> _Exercise passage_:
● ● ● ● ● ● ●
0

Hopefully the same question hasn't already been answered (I looked but could not find).

I have a list of partial strings:

date_parts = ['/Year', '/Month', '/Day',....etc. ]

and I have a string. E.g.

string1 = "Tag01/Source 01/Start/Year"

or

string1 = "Tag01/Source 01/Volume"

What is the most efficient way, apart from using a for loop, to check if any of the date_parts strings are contained within the string?

For info, string1 in reality is actually another list of many strings and I would like to remove any of these strings that contain a string within the date_parts list.

blhsing
  • 91,368
  • 6
  • 71
  • 106
njminchin
  • 408
  • 3
  • 13
  • Possible duplicate of [Check if multiple strings exist in another string](https://stackoverflow.com/questions/3389574/check-if-multiple-strings-exist-in-another-string) – blhsing Feb 28 '19 at 05:06
  • 1
    Thanks blhsing, I actually saw that one but the title didn't draw me in. Looks like it's got the 'any' answer, however I like the regex answer as well :) – njminchin Feb 28 '19 at 08:35

2 Answers2

1

You can use the any function with a list comprehension. It should be a little faster than a for loop.

For one string, you can test like this:

any(p in string1 for p in date_parts)

If strings is a list of many strings you want to check, you could do this:

unmatched = [s for s in strings if not any(p in s for p in date_parts)]

or

unmatched = [s for s in strings if all(p not in s for p in date_parts)]
Matthias Fripp
  • 17,670
  • 5
  • 28
  • 45
  • thanks for the reply! I would mark this as an answer along with glich's but only one answer.. the any method was marked as the answer in the post blhsing linked, so I gave the answer to regex in mine. cheers! – njminchin Feb 28 '19 at 08:38
  • No worries! If you really care about speed, you could try the [Aho-Corasick Algorithm](http://en.wikipedia.org/wiki/Aho%E2%80%93Corasick_string_matching_algorithm) mentioned in the duplicate question thread. I’d be interested to see how it compares to regex. Both should be faster than `any`, but sometimes simplicity is better than speed. – Matthias Fripp Mar 01 '19 at 04:05
1

Compile a regex from the partial strings. Use re.escape() in case they contain control characters in the regex language.

import re
date_parts = ['/Year', '/Month', '/Day']
pattern = re.compile('|'.join(re.escape(s) for s in date_parts))

Then use re.search() to see if it matches.

string1 = "Tag01/Source 01/Start/Year"
re.search(pattern, string1)
● ● ● ● ● ● ●
> _Provided data_:
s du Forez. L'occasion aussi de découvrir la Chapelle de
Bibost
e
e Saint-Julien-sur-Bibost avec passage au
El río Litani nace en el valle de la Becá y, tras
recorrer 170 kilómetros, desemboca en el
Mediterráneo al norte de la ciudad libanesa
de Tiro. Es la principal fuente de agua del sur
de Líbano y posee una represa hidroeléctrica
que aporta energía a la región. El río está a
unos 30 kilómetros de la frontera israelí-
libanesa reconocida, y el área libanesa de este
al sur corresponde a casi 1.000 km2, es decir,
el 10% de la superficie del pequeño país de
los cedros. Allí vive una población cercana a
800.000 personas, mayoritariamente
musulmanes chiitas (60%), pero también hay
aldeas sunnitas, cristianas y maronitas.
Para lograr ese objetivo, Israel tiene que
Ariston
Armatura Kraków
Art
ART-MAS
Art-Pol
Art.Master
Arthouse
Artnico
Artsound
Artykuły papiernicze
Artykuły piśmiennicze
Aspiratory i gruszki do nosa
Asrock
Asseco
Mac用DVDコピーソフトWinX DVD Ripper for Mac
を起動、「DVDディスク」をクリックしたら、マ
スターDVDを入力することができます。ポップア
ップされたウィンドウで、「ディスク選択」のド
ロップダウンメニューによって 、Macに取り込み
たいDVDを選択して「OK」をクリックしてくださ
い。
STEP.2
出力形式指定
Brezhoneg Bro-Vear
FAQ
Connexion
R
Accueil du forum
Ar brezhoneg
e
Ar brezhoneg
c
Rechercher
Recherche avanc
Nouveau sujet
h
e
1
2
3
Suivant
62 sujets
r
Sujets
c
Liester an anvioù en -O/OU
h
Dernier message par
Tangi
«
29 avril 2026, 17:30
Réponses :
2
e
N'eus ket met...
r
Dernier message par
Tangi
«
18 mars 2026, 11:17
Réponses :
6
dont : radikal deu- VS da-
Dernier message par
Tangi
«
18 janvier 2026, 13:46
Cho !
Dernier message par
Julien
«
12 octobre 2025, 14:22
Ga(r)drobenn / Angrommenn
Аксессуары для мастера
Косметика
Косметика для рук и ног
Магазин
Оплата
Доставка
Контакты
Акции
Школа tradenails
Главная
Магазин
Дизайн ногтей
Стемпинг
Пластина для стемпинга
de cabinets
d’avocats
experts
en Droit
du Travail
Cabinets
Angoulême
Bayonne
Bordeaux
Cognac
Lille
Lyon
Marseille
● ● ● ● ● ● ●
Can you retype, word for word, the stretch of the thread on matching partial strings from "date_parts = ['/Year', '/Month', '/Day',....etc." through "the date_parts list."?

date_parts = ['/Year', '/Month', '/Day',....etc. ]

and I have a string. E.g.

string1 = "Tag01/Source 01/Start/Year"

or

string1 = "Tag01/Source 01/Volume"

What is the most efficient way, apart from using a for loop, to check if any of the date_parts strings are contained within the string?

For info, string1 in reality is actually another list of many strings and I would like to remove any of these strings that contain a string within the date_parts list.